EXERCISE A – Copy every line of the taxonomy records below without any change, keeping each kingdom-to-common-name entry in its original order.

PASSAGE GIVEN –
At the age of 30, Richard Trevithick was the first to build a working locomotive. Without warning and to widespread astonishment, he rode his Puffing Devil up Camborne Hill on Christmas Eve 1801. However, when the drivers went off to the pub for the evening, leaving the engine running unattended in a shed, everything burnt down.

 

Trevithick started work on a tunnel under the Thames which he never finished and was declared bankrupt. He went to South America to make his fortune in mining but got caught up in the fight for independence, designing a new gun for the army. He fled from the Spanish in Peru across the jungle, narrowly escaping being eaten by a crocodile and ended up in Colombia, where he bumped in to Robert Stevenson who leant him £50 for the journey home.

 

John “Iron Mad” Wilkinson was so obsessed with iron that he had an iron coffin made for himself and kept it in his office. Unfortunately, when he died the coffin was found to be too small for his body and then too large for his grave. He was buried four times in total, most recently in 1928.

 

The making of British manufacturing was made by metals, mechanization, management, marketing and money. (pp173f)

EXERCISE B – Repeat the passage about Trevithick and Wilkinson word for word. Begin at the words "Trevithick started work" and stop after "the journey home.".

DATA FOR THIS EXERCISE –

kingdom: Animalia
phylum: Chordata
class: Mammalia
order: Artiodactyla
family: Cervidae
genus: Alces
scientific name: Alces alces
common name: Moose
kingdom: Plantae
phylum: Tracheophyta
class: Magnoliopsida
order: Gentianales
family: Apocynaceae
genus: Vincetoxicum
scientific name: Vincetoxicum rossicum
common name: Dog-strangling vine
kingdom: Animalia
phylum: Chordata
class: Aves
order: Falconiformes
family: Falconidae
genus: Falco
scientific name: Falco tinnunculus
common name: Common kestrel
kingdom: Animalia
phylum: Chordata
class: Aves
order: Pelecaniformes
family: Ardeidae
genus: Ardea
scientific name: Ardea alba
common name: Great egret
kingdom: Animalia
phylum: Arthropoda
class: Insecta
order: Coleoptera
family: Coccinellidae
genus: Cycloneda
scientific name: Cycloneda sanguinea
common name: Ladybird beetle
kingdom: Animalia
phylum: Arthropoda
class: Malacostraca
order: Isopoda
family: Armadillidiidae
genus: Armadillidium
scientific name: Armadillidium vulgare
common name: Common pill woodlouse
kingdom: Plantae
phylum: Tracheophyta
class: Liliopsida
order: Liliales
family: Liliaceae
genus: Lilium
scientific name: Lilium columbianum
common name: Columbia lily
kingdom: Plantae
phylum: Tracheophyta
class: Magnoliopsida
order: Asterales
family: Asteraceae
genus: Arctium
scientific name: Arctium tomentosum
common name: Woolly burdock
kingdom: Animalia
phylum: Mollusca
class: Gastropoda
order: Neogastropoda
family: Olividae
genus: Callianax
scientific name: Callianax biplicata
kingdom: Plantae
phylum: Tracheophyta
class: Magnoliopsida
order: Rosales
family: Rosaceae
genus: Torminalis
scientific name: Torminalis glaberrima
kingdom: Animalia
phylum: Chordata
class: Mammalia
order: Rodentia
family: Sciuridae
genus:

EXERCISE OUTPUT A –
kingdom: Animalia
phylum: Chordata
class: Mammalia
order: Artiodactyla
family: Cervidae
genus: Alces
scientific name: Alces alces
common name: Moose
kingdom: Plantae
phylum: Tracheophyta
class: Magnoliopsida
order: Gentianales
family: Apocynaceae
genus: Vincetoxicum
scientific name: Vincetoxicum rossicum
common name: Dog-strangling vine
kingdom: Animalia
phylum: Chordata
class: Aves
order: Falconiformes
family: Falconidae
genus: Falco
scientific name: Falco tinnunculus
common name: Common kestrel
kingdom: Animalia
phylum: Chordata
class: Aves
order: Pelecaniformes
family: Ardeidae
genus: Ardea
scientific name: Ardea alba
common name: Great egret
kingdom: Animalia
phylum: Arthropoda
class: Insecta
order: Coleoptera
family: Coccinellidae
genus: Cycloneda
scientific name: Cycloneda sanguinea
common name: Ladybird beetle
kingdom: Animalia
phylum: Arthropoda
class: Malacostraca
order: Isopoda
family: Armadillidiidae
genus: Armadillidium
scientific name: Armadillidium vulgare
common name: Common pill woodlouse
kingdom: Plantae
phylum: Tracheophyta
class: Liliopsida
order: Liliales
family: Liliaceae
genus: Lilium
scientific name: Lilium columbianum
common name: Columbia lily
kingdom: Plantae
phylum: Tracheophyta
class: Magnoliopsida
order: Asterales
family: Asteraceae
genus: Arctium
scientific name: Arctium tomentosum
common name: Woolly burdock
kingdom: Animalia
phylum: Mollusca
class: Gastropoda
order: Neogastropoda
family: Olividae
genus: Callianax
scientific name: Callianax biplicata
kingdom: Plantae
phylum: Tracheophyta
class: Magnoliopsida
order: Rosales
family: Rosaceae
genus: Torminalis
scientific name: Torminalis glaberrima
kingdom: Animalia
phylum: Chordata
class: Mammalia
order: Rodentia
family: Sciuridae
genus:

EXERCISE OUTPUT B –
Trevithick started work on a tunnel under the Thames which he never finished and was declared bankrupt. He went to South America to make his fortune in mining but got caught up in the fight for independence, designing a new gun for the army. He fled from the Spanish in Peru across the jungle, narrowly escaping being eaten by a crocodile and ended up in Colombia, where he bumped in to Robert Stevenson who leant him £50 for the journey home.